→ Data shown:
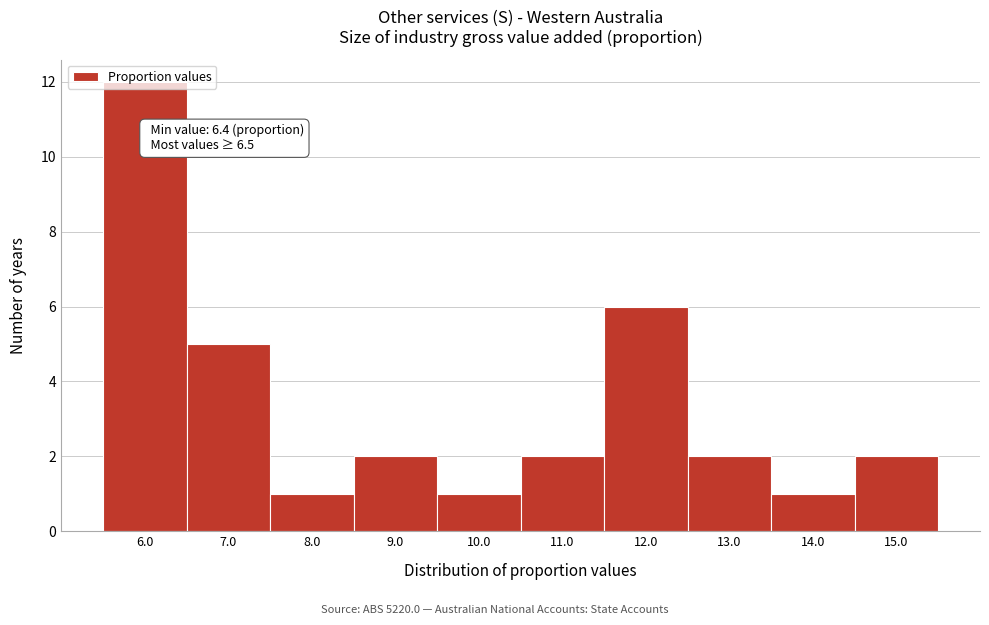

What position from the left is 8.0?

3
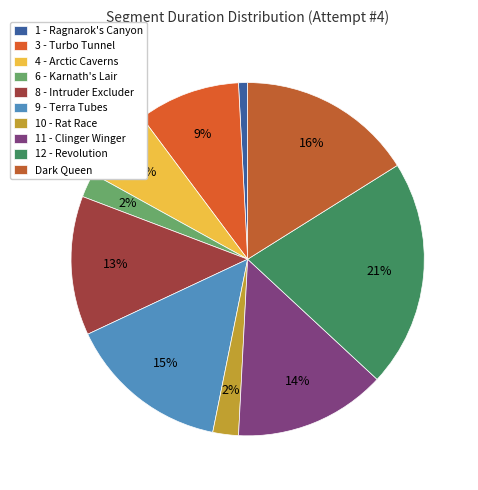

Count the number of slices in the pie.

10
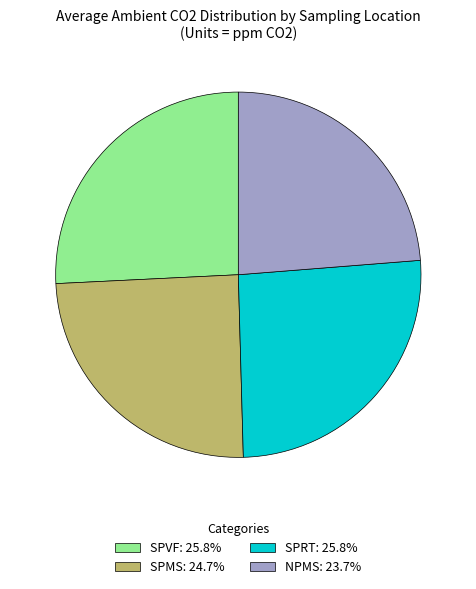

What is the ratio of the value at SPRT: 25.8% to the value at SPMS: 24.7%?

1.0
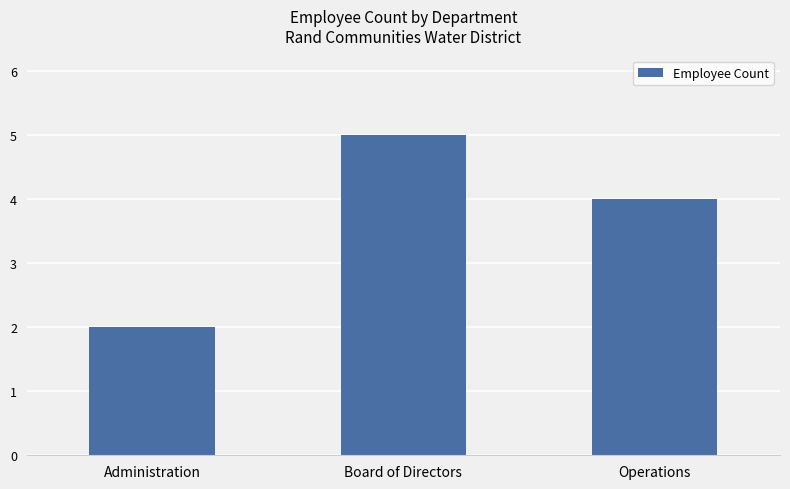

List the labels in order of value, smallest first.

Administration, Operations, Board of Directors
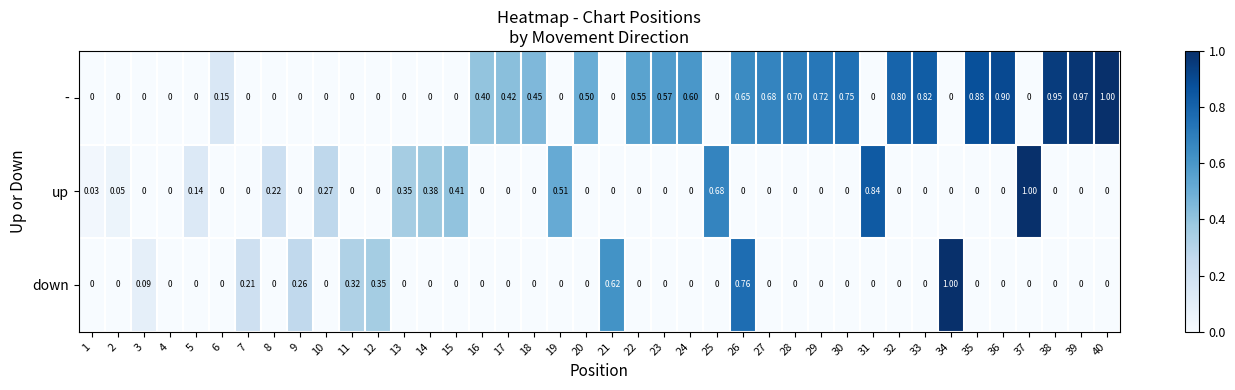

Which series has the largest total across all categories?

-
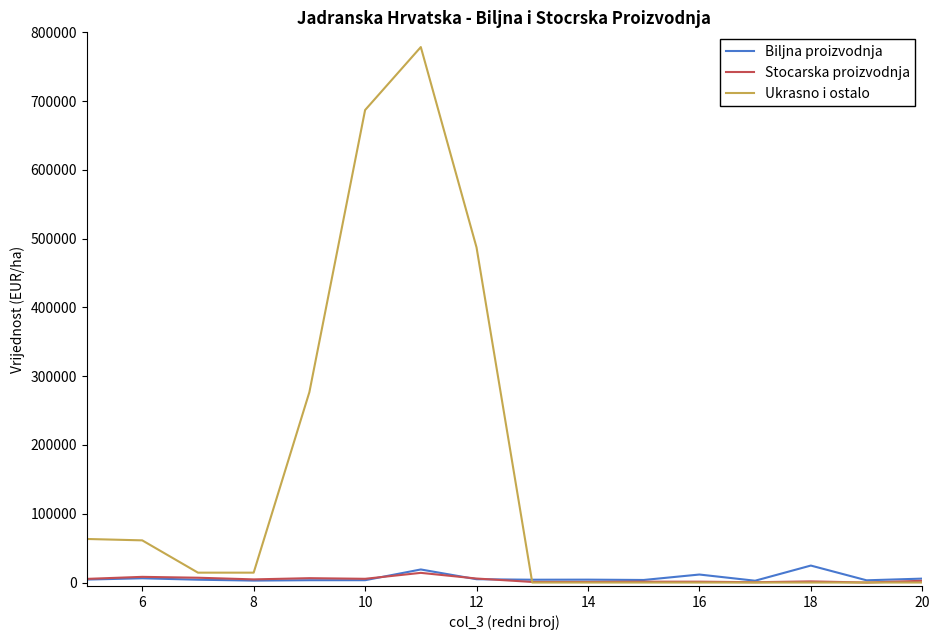

Which series has the widest spread of values?

Ukrasno i ostalo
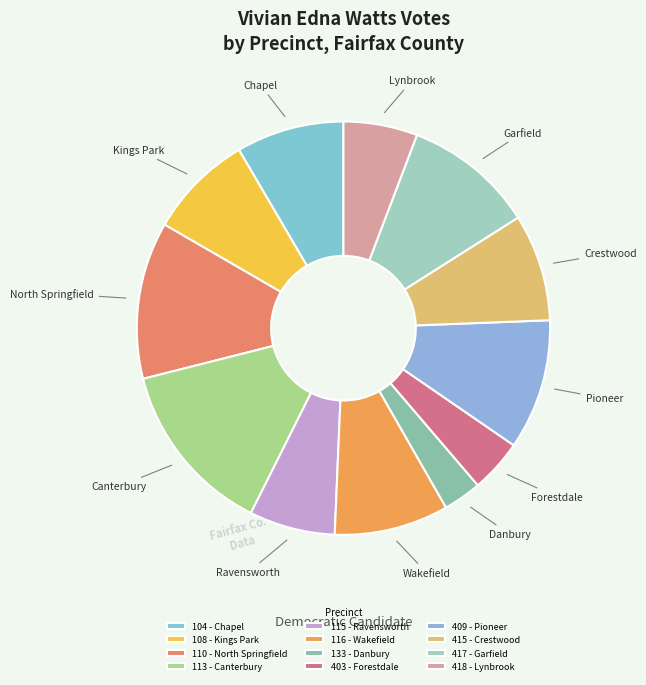

To the nearest percent, what portion does 115 - Ravensworth represent?

7%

→ Your task:
Print the text of all the items above word for word, leaving out the pictures.

→ Your response:
What position from the left is 8.0?

3

Count the number of slices in the pie.

10

What is the ratio of the value at SPRT: 25.8% to the value at SPMS: 24.7%?

1.0

List the labels in order of value, smallest first.

Administration, Operations, Board of Directors

Which series has the largest total across all categories?

-

Which series has the widest spread of values?

Ukrasno i ostalo

To the nearest percent, what portion does 115 - Ravensworth represent?

7%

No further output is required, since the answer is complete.